=== Data supplied ===
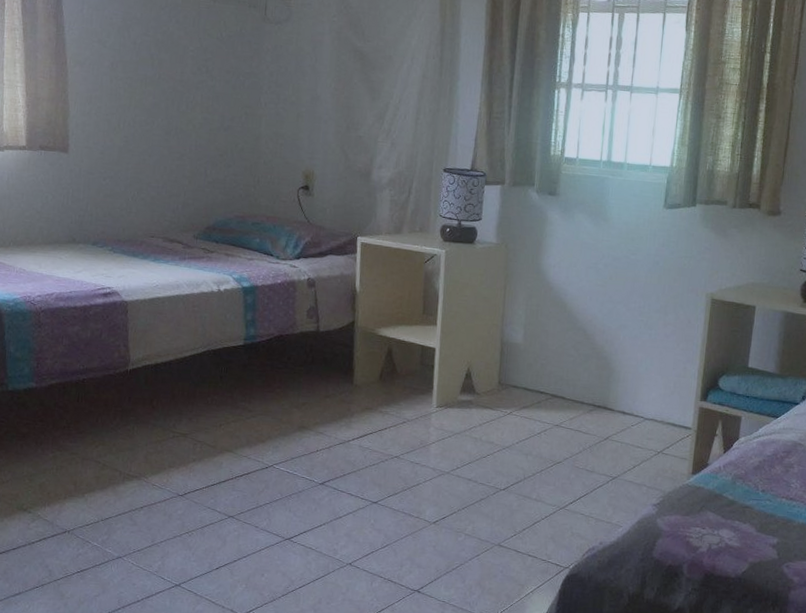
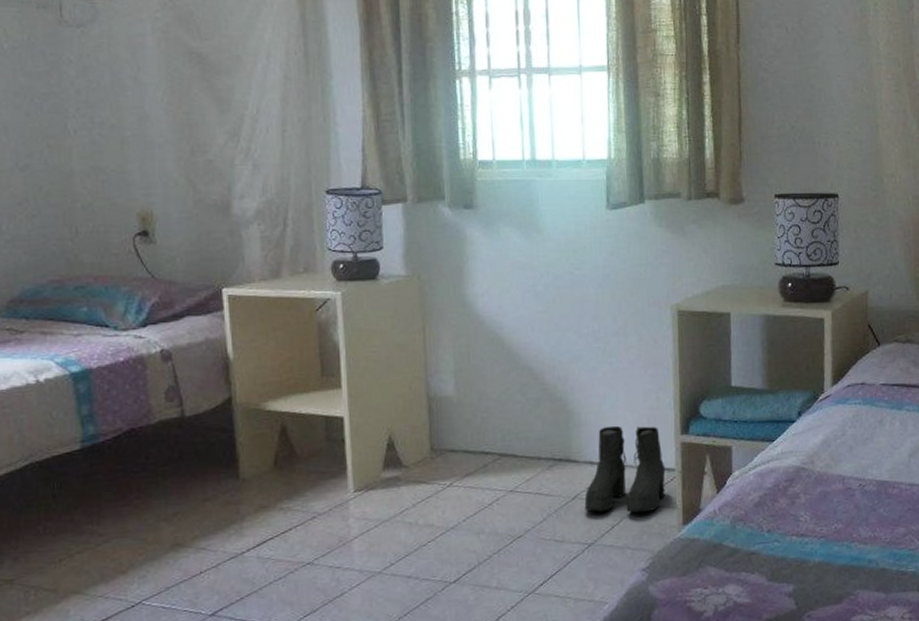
boots: none [613,385,684,460] -> present [584,425,666,514]

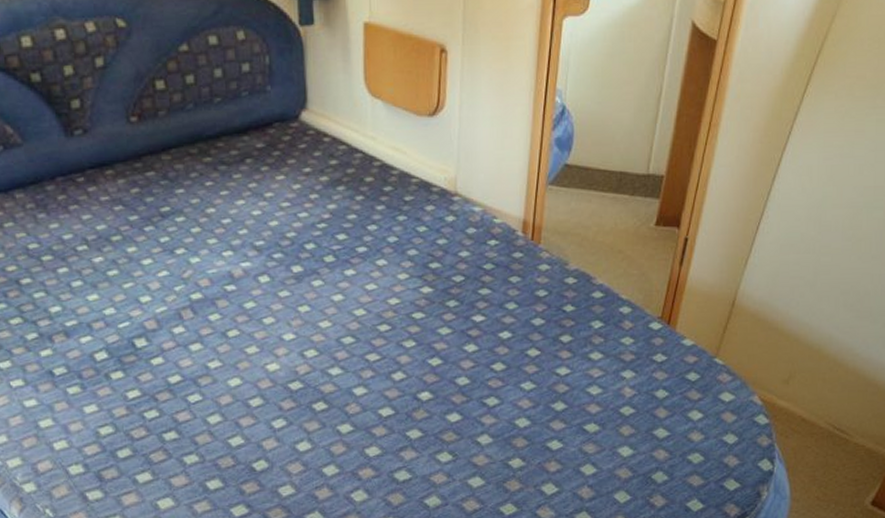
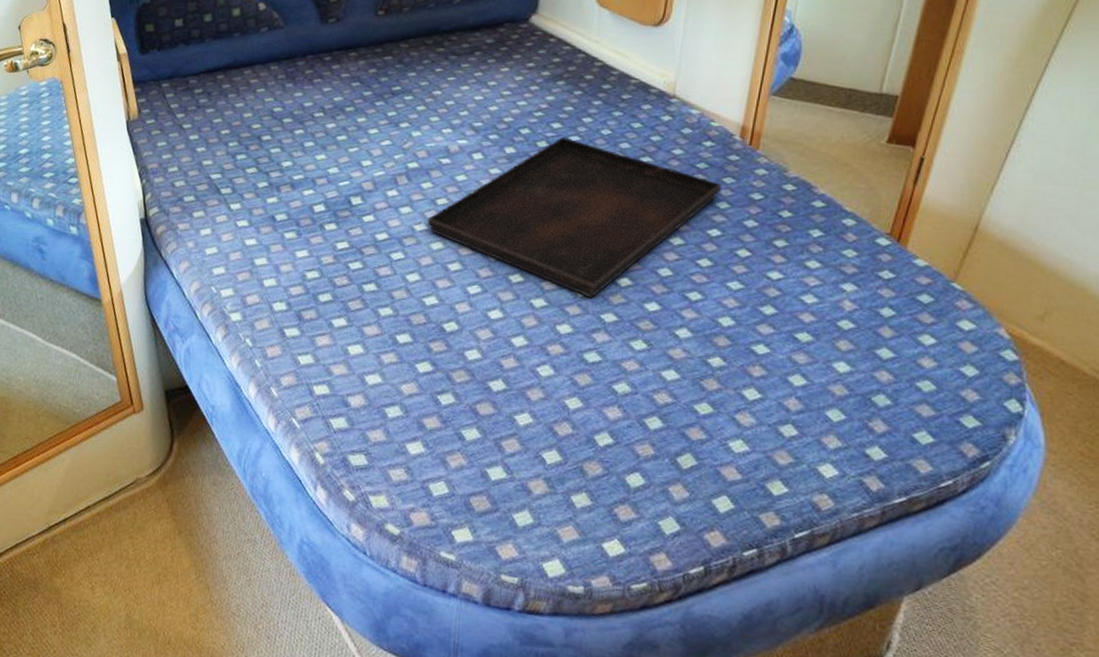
serving tray: none [220,249,509,417] -> present [427,137,722,298]

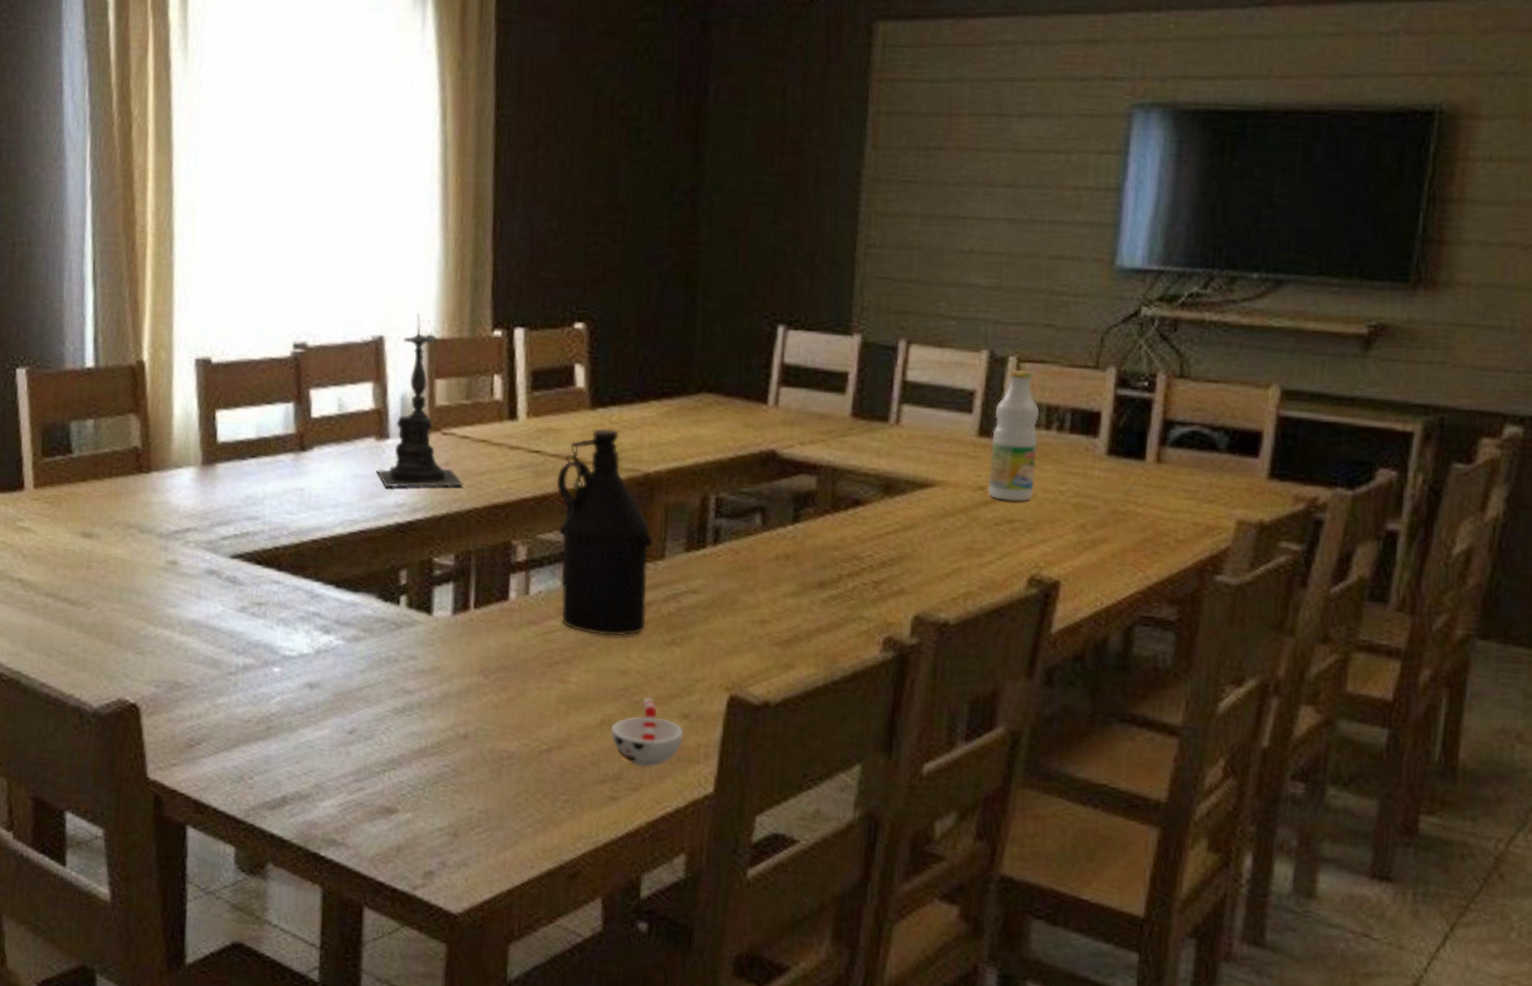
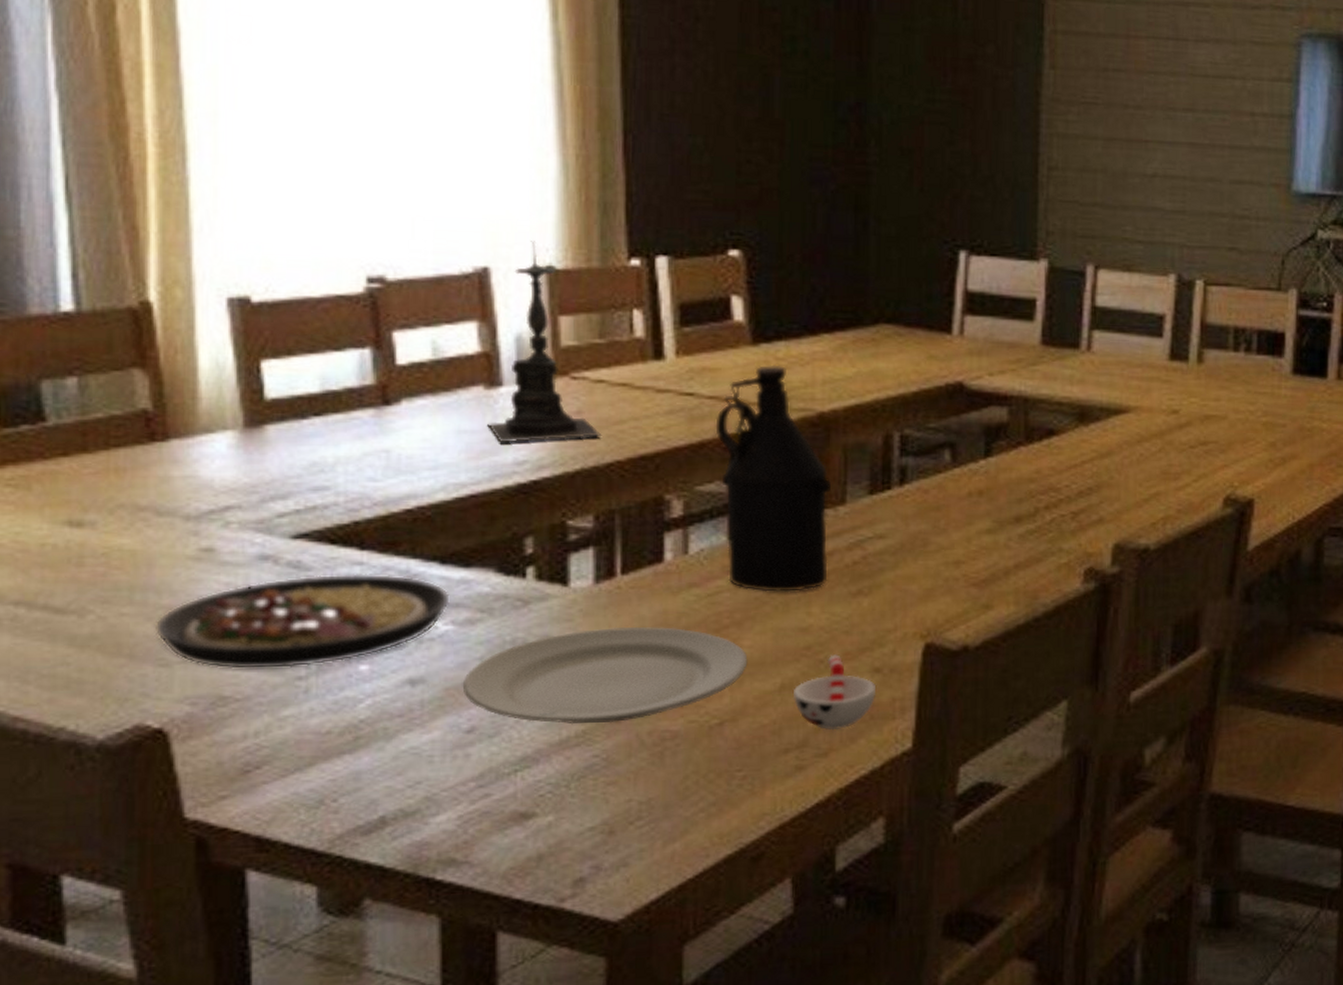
plate: none [134,589,343,665] -> present [154,573,451,670]
plate: none [347,654,574,739] -> present [462,626,748,725]
bottle: present [987,369,1040,501] -> none [1181,292,1228,423]

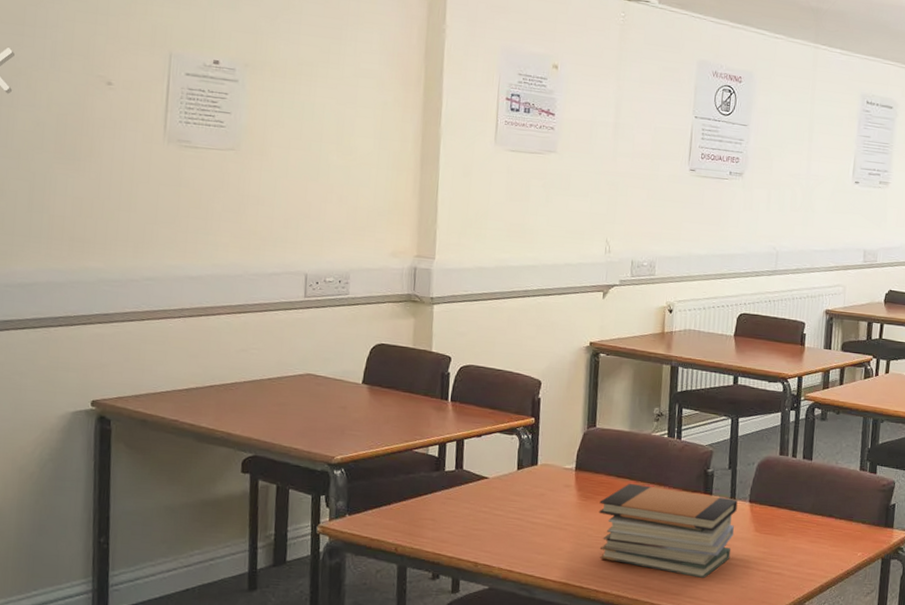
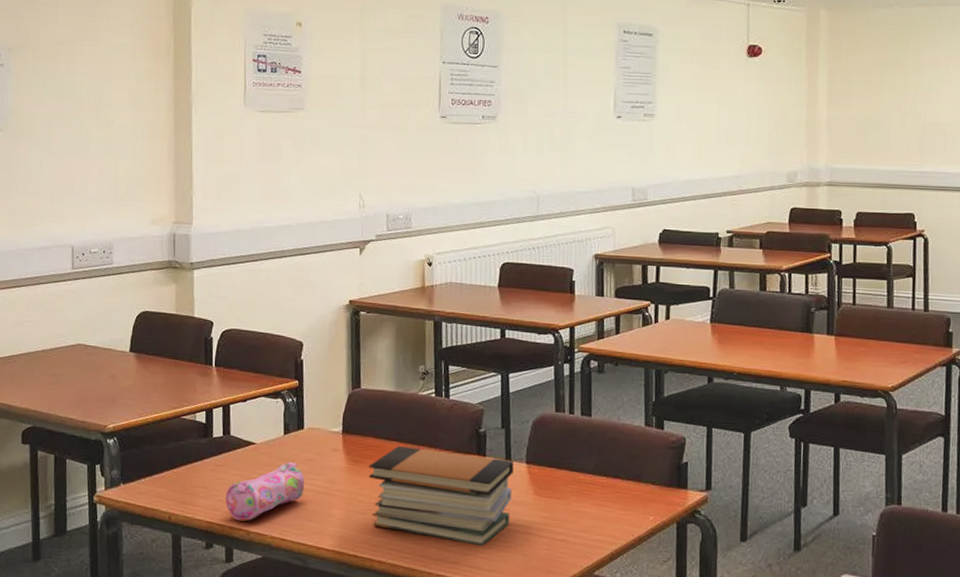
pencil case: none [454,497,536,553] -> present [226,462,305,521]

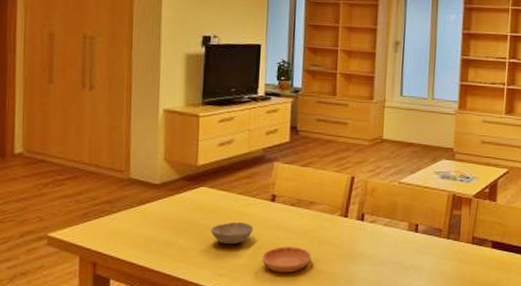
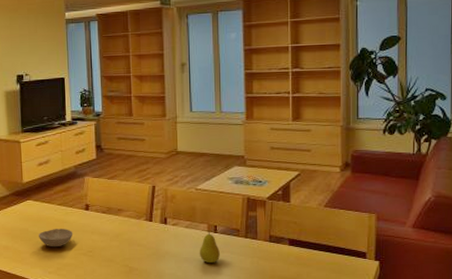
saucer: present [262,247,312,273] -> none [82,248,124,270]
fruit: none [397,229,419,267] -> present [200,230,220,264]

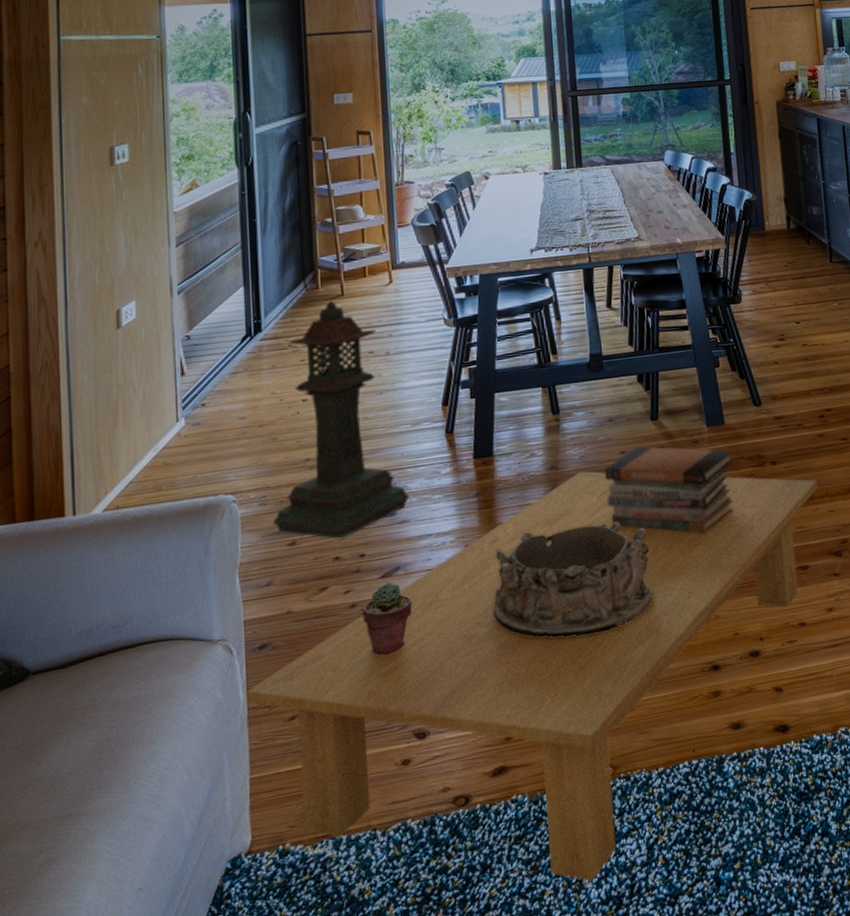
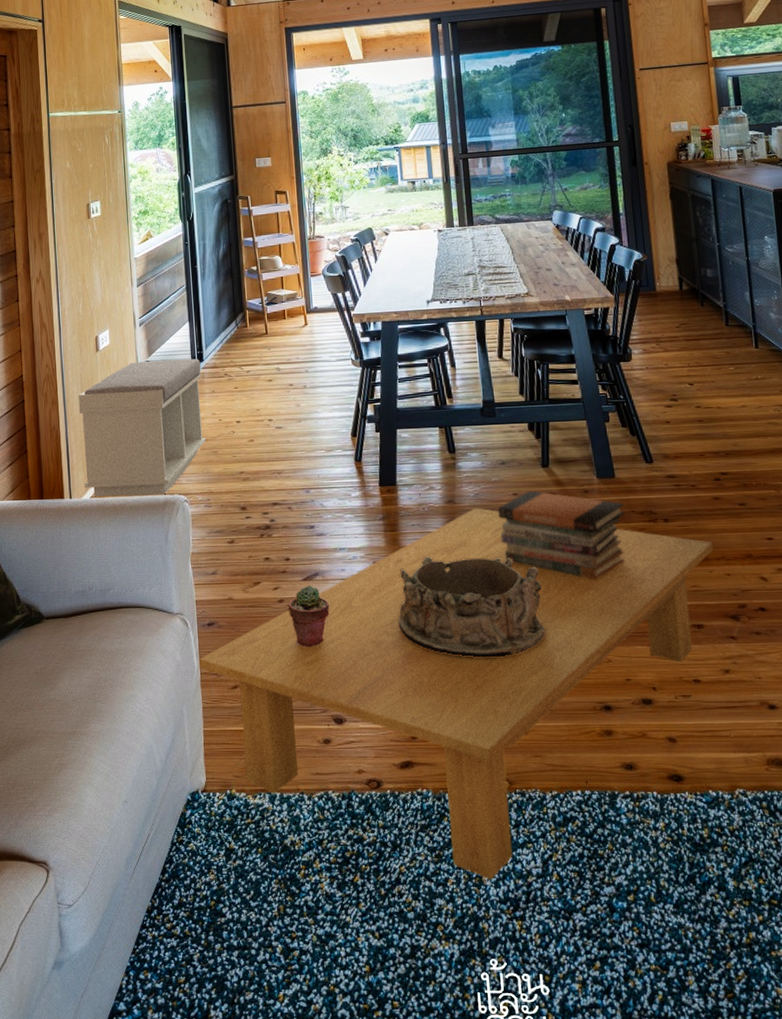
bench: none [89,329,262,511] -> present [78,358,206,497]
lantern: present [273,300,410,538] -> none [216,338,326,542]

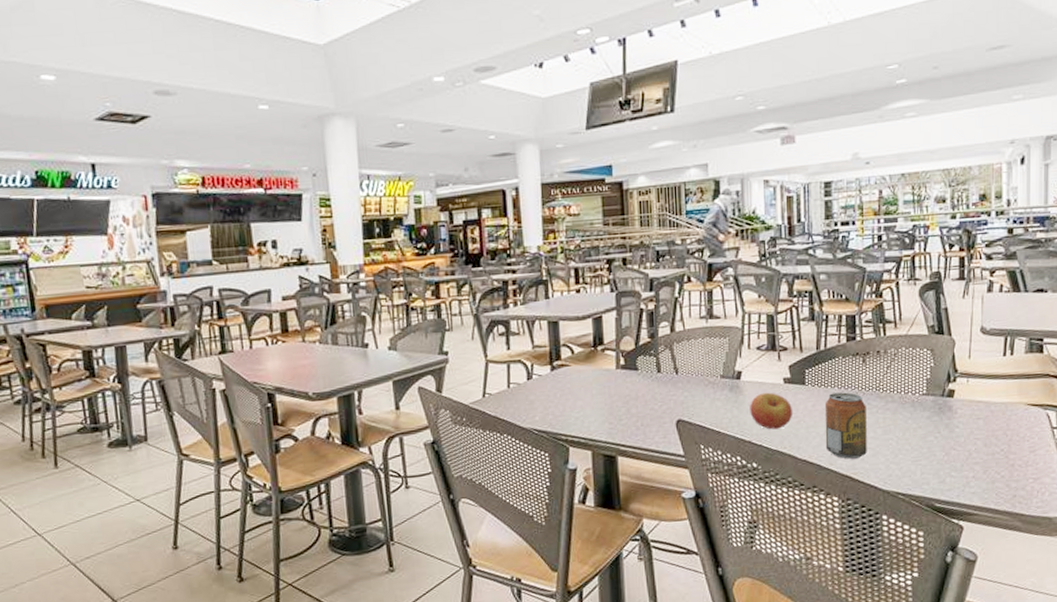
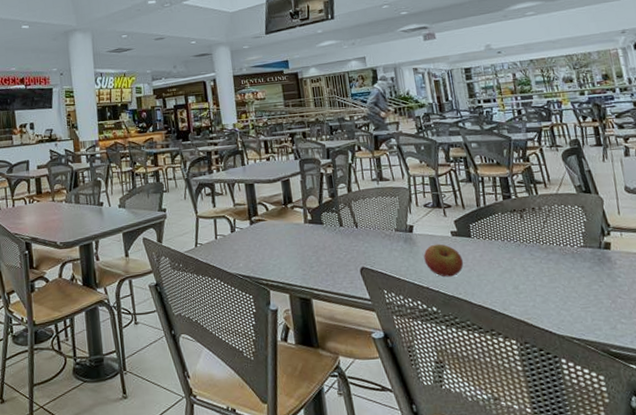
beverage can: present [824,392,867,459] -> none [491,244,537,305]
===
Please write out the material from the line containing "lantern: present [273,300,410,538]" to its final line, both inclusive, exactly as it appears; pictures are not part of the copy.

lantern: present [273,300,410,538] -> none [216,338,326,542]

beverage can: present [824,392,867,459] -> none [491,244,537,305]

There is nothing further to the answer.